Summary

Level: FIELD
Context: Verification
Category: Completeness
Subcategory:
Severity: CDM convention ⚠

Description

The number and percent of records with a value of 0 in the source concept field @cdmFieldName in the @cdmTableName table.

Definition

  • Numerator: The number of rows with a value of 0 in the _source_concept_id source concept field.
  • Denominator: The total number of rows in the table.
  • Related CDM Convention(s): Source concept mapping
  • CDM Fields/Tables: All source concept ID (_source_concept_id) columns in all event tables.
  • Default Threshold Value:
    • 10% for source concept ID columns in condition, drug, measurement, procedure, device, and observation tables
    • 100% for all other source concept ID columns

User Guidance

Source concept mapping is an important part of the OMOP concept mapping process which allows data users insight into the provenance of the data they are analyzing. It’s important to populate the source concept ID field for all source values that exist in the OMOP vocabulary. Failures of this check should be well-understood and documented so that data users can plan accordingly in the case missing data might impact their analysis.

ETL Developers

Recall that the _source_concept_id columns should contain the OMOP concept representing the exact code used in the source data for a given record: “If the <_source_value> is coded in the source data using an OMOP supported vocabulary put the concept id representing the source value here.”

A failure of this check usually indicates a failure to map a source value to an OMOP concept. In some cases, such a failure can and should be remediated in the concept-mapping step of the ETL. In other cases, it may represent a mapping that currently is not possible to implement.

To investigate the failure, run the following query:

SELECT  
  concept.concept_name AS standard_concept_name, 
  cdmTable._concept_id, -- standard concept ID field for the table 
  c2.concept_name AS source_value_concept_name, 
  cdmTable._source_value, -- source value field for the table 
  COUNT(*) 
FROM @cdmDatabaseSchema.@cdmTableName cdmTable 
LEFT JOIN @vocabDatabaseSchema.concept ON concept.concept_id = cdmTable._concept_id 
-- WARNING this join may cause fanning if a source value exists in multiple vocabularies 
LEFT JOIN @vocabDatabaseSchema.concept c2 ON concept.concept_code = cdmTable._source_value 
AND c2.domain_id = <Domain of cdmTable> 
WHERE cdmTable.@cdmFieldName = 0  
GROUP BY 1,2,3 
ORDER BY 4 DESC 

The query results will give you a summary of the source codes which failed to map to an OMOP concept. Inspecting this data should give you an initial idea of what might be going on.

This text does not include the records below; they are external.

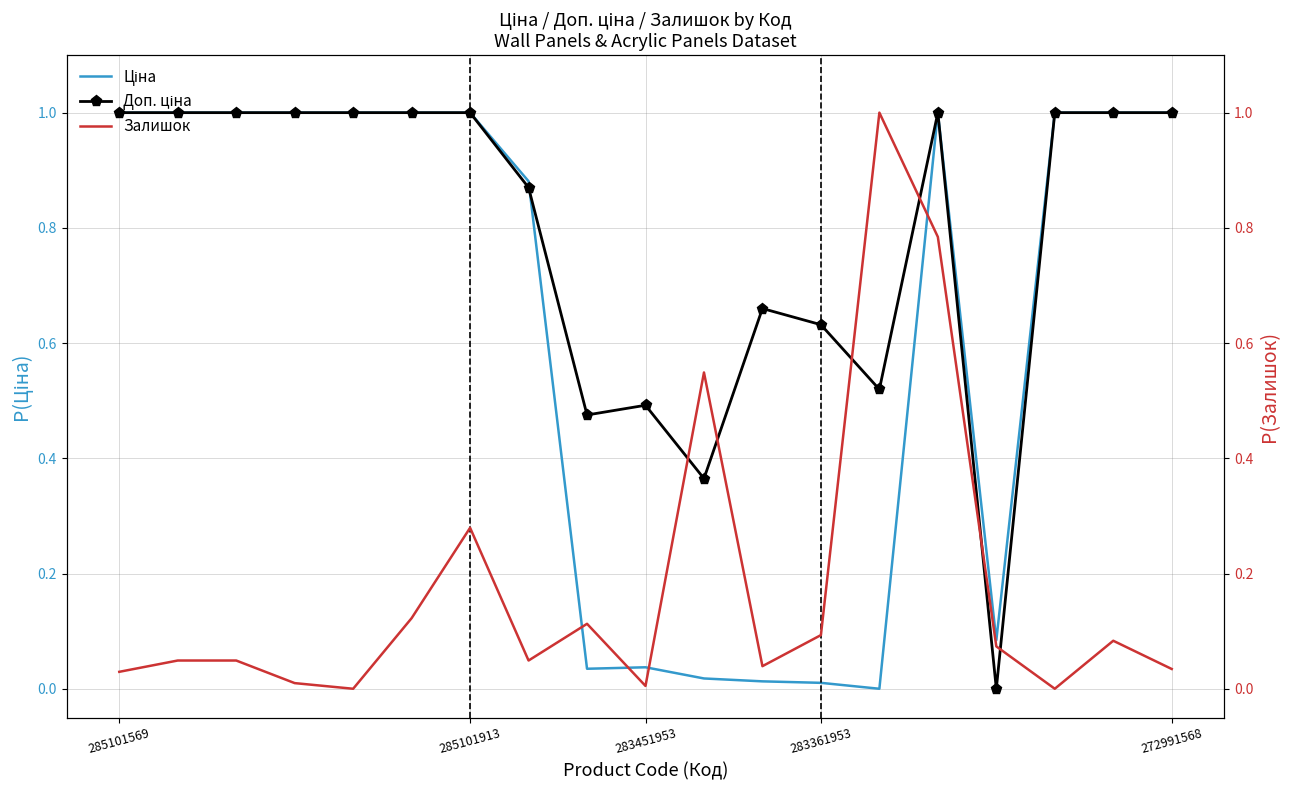

Which series ends up on top after the final intersection of Залишок and Доп. ціна?

Доп. ціна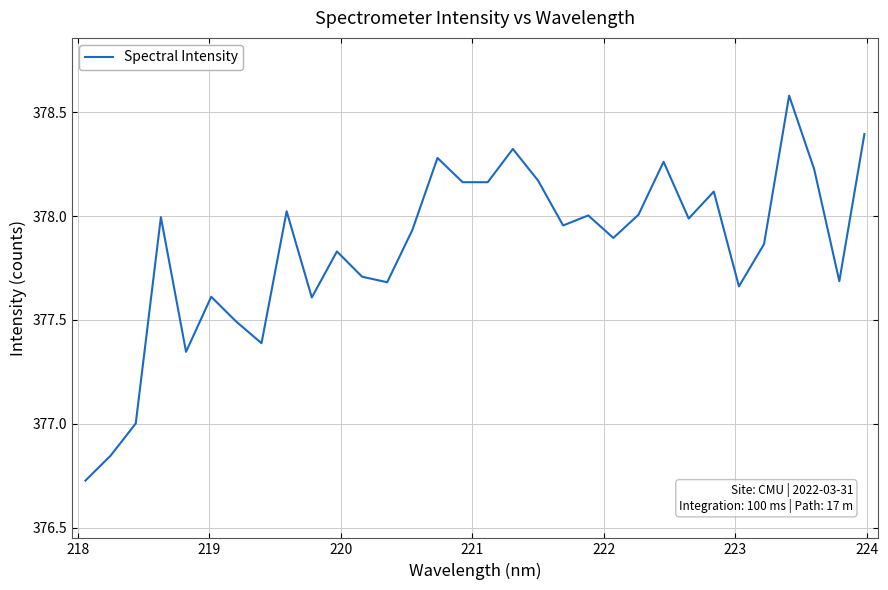

What is the difference between the maximum and minimum values?

1.9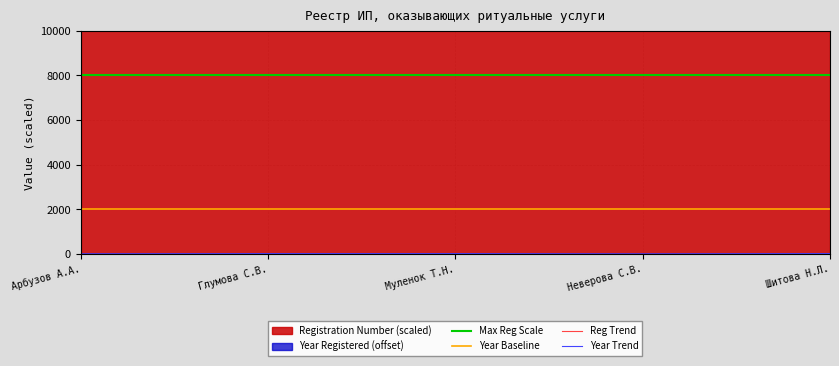

Count the Year Registered values in the range 11 to 19.

3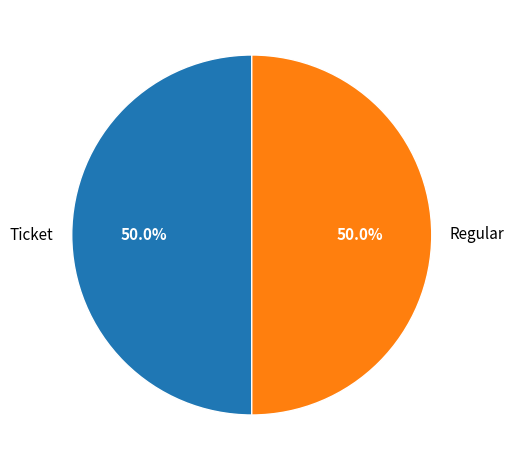

Approximately how many times larger is the value at Ticket compared to Regular?

1.0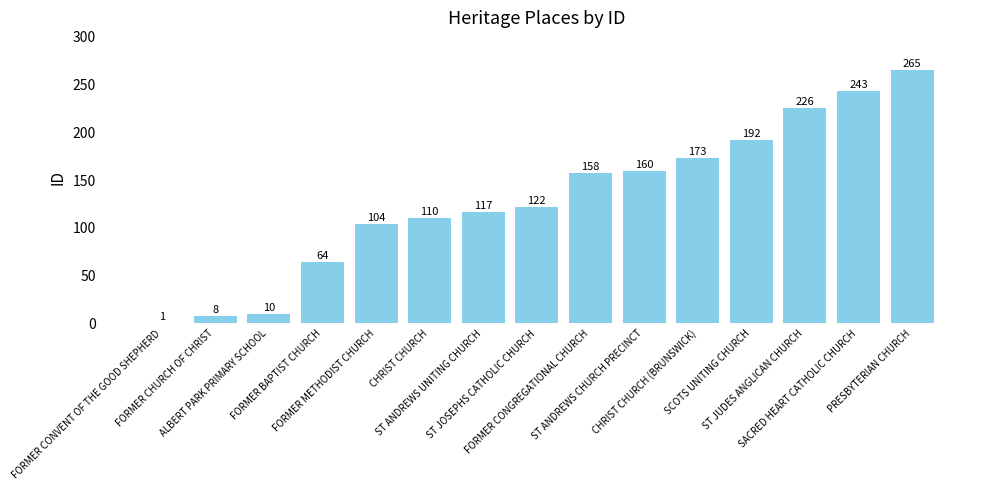

What is the smallest value displayed?

1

If source values return legitimate matches on concept_code, it’s possible that there is an error in the concept mapping step of your ETL. Please note that while the _source_concept_id fields are technically not required, it is highly recommended to populate them with OMOP concepts whenever possible. This will greatly aid analysts in understanding the provenance of the data.

If source values do NOT return matches on concept_code and you are NOT handling concept mapping locally for a non-OMOP source vocabulary, then you likely have a malformed source code or one that does not exist in the OMOP vocabulary. Please see the documentation in the standardConceptRecordCompleteness page for instructions on how to handle this scenario.

Data Users

Since most standard OHDSI analytic workflows rely on the standard concept field and not the source concept field, failures of this check will not necessarily impact your analysis. However, having the source concept will give you a better understanding of the provenance of the code and highlight potential issues where meaning is lost due to mapping to a standard concept.

Utilize the investigation queries above to understand the scope and impact of the mapping failures on your specific analytic use case. If none of the affected codes seem to be relevant for your analysis, it may be acceptable to ignore the failure. However, since it is not always possible to understand exactly what a given source value represents, you should proceed with caution and confirm any findings with your ETL provider if possible.